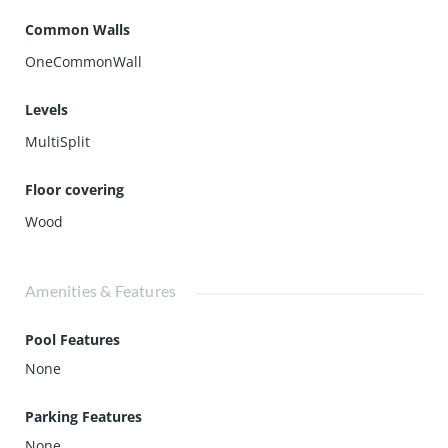
Common Walls
OneCommonWall
Levels
MultiSplit
Floor covering
Wood
Amenities & Features
Pool Features
None
Parking Features
None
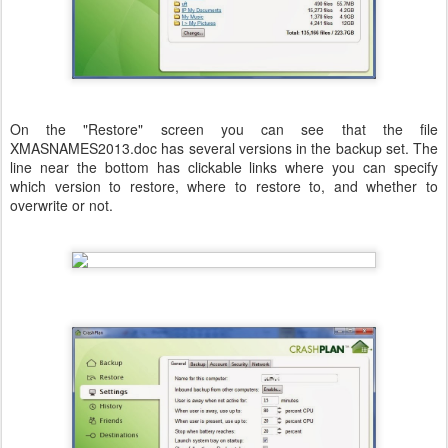
On the "Restore" screen you can see that the file
XMASNAMES2013.doc has several versions in the backup set. The
line near the bottom has clickable links where you can specify
which version to restore, where to restore to, and whether to
overwrite or not.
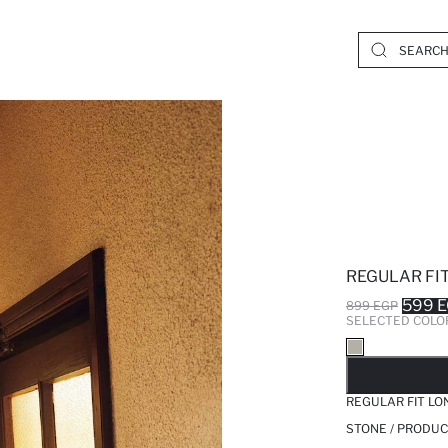
REGULAR FIT
599 
899 EGP
SELECTED COLO
SO
REGULAR FIT LO
STONE / PRODUC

- - - - - - -

> What to do: Please state how many lines in the listing hold the string "where", giving the number alone.

> Answer section: 2